__KETENTUAN LATIHAN__:
1. Salin dengan tepat bagian kutipan tentang film dokumenter yang dimulai dari "Baca juga: UCIFEST" dan berlanjut hingga "sedang mendapatkan tantangan.".
2. Teruskan kutipan tentang film dokumenter, mulai setelah kalimat terakhirnya.

__KUTIPAN TEKS__:

↓

Baca juga: UCIFEST 11: Mereka yang Menang dan Meraih Penghargaan D.A Peransi
“Film dokumenter itu memiliki potensi yang amat besar tetapi saat ini belum terealisasi terutama di Indonesia karena ekosistem yang belum terbangun. Tapi, kita harus melihat hal ini sebagai tantangan kepada diri kita juga. ‘Oke, kalau seperti itu apa yang bisa kita lakukan? Bagaimana kita bisa berperan secara unik dengan kemampuan dan kesempatan yang kita miliki?’”
Amelia menjelaskan banyak cerita yang bisa dikupas tentang Indonesia mengingat negara ini unik jika dilihat dari kacamata geopolitik. Misalnya, Indonesia yang telah merdeka sekarang masih berkutat dengan masalah kesenjangan. Demokrasi hasil reformasi tahun 1998 pun kini sedang mendapatkan tantangan.
Dari sisi lingkungan hidup, luas hutan di Sumatera, Kalimantan, dan Papua terus berkurang meski hutan Indonesia dianggap sebagai salah satu paru-paru dunia. Hal ini, menurut Amelia, membuat filmmaker Indonesia berpotensi berbicara lebih lantang lewat dokumenter.
Menemukan suara otentik
Walaupun ekosistem dokumenter belum sepenuhnya terbentuk, filmmaker bisa memanfaatkan program dari sejumlah pihak atau organisasi. Pemanfaatan itu agar karya mereka dapat dikembangkan, diputar, atau didistribusikan. Di In-Docs, ada dua program yang bisa diikuti, Docs By The Sea dan Good Pitch.

↑

__DATA YANG DIBERIKAN__:
↓

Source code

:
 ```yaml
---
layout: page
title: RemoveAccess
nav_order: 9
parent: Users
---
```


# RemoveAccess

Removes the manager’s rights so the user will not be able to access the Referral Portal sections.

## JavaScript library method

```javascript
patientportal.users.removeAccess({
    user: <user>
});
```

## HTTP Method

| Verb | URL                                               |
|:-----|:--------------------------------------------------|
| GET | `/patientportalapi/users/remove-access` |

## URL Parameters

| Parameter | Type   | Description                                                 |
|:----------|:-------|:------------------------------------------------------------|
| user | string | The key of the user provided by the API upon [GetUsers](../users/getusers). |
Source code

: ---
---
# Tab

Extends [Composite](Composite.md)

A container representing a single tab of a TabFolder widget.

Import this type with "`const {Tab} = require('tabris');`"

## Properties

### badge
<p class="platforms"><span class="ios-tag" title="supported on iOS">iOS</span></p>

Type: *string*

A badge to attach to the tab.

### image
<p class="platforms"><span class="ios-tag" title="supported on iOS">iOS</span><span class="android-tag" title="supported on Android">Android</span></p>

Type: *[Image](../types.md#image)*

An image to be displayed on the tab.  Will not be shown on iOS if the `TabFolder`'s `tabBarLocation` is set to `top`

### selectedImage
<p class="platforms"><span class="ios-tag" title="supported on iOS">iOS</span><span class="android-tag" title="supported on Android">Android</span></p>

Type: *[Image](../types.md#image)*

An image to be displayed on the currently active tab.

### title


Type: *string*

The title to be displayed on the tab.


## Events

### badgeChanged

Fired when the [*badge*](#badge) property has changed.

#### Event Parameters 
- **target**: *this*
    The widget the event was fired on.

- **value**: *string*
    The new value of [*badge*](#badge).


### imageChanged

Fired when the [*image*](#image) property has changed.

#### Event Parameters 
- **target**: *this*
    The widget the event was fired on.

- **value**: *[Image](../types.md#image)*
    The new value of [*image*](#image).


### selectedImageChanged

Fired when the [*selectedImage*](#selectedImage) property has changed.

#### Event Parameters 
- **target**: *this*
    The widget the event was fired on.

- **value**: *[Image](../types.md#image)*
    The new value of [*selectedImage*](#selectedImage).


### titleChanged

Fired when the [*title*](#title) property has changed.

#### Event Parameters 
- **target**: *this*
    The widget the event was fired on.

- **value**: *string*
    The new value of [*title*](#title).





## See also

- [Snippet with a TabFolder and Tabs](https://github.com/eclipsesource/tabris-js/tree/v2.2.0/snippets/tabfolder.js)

↑

__JAWABAN TIAP TUGAS__:
1.
Baca juga: UCIFEST 11: Mereka yang Menang dan Meraih Penghargaan D.A Peransi
“Film dokumenter itu memiliki potensi yang amat besar tetapi saat ini belum terealisasi terutama di Indonesia karena ekosistem yang belum terbangun. Tapi, kita harus melihat hal ini sebagai tantangan kepada diri kita juga. ‘Oke, kalau seperti itu apa yang bisa kita lakukan? Bagaimana kita bisa berperan secara unik dengan kemampuan dan kesempatan yang kita miliki?’”
Amelia menjelaskan banyak cerita yang bisa dikupas tentang Indonesia mengingat negara ini unik jika dilihat dari kacamata geopolitik. Misalnya, Indonesia yang telah merdeka sekarang masih berkutat dengan masalah kesenjangan. Demokrasi hasil reformasi tahun 1998 pun kini sedang mendapatkan tantangan.

2.
Amelia menjelaskan Docs By The Sea merupakan platform kerja sama dengan Kementerian Pariwisata dan Ekonomi Kreatif Indonesia yang memiliki agenda menghubungkan talenta film dokumenter di Asia Tenggara dengan dunia internasional. Selama tiga tahun terakhir sebanyak 74 proyek dokumenter telah didukung lewat program ini dan 20 di antaranya telah selesai.
“Docs By The Sea itu kami memilih 30 proyek dari Asia Tenggara yang belum jadi untuk dipresentasikan ke lebih dari 30 pengambil keputusan dari seluruh dunia yang nantinya bisa berkolaborasi. Kolaborasi itu entah memberikan pendanaan, mentorship, atau semakin menghubungkan film ini dengan kesempatan di seluruh dunia,” ujarnya.
Sementara itu, program Good Pitch berusaha menghubungkan dokumenter dengan penggerak perubahan seperti pemerintah, LSM, dan pendidik. Tujuannya agar peran film tersebut semakin besar dan lebih banyak orang yang menonton dokumenter itu.
Menurut Amelia, seseorang mesti menemukan suara otentik jika ia ingin mengambil keuntungan dari platform seperti Docs By The Sea atau Good Pitch. Makanya pembuat film mesti membangun pengetahuan dan mengulik hal yang ingin ia bahas.
Baca juga: Berdaya di Tengah Pandemi: Upaya Pekerja Film Menjaga Kewarasan
“Dokumenter tergantung pada perspektif. Nah, somehow kita harus menemukan suara sendiri yang tidak sama dengan yang lain. Dan untuk menemukan itu, caranya kita harus melihat dunia itu sendiri dan membangun pengetahuan. Supaya kita tahu ini adalah narasi yang ditawarkan dunia tapi yang aku tawarkan adalah ini sehingga tawarannya berbeda, otentik, serta unik,” jelasnya.
Selain suara yang otentik, Amelia juga menekankan pentingnya mendapatkan kepercayaan dari kalangan artistik dan industri. Kemampuan berinovasi serta usaha membuat perjalanan berkreasi menjadi berkelanjutan pun turut dibutuhkan.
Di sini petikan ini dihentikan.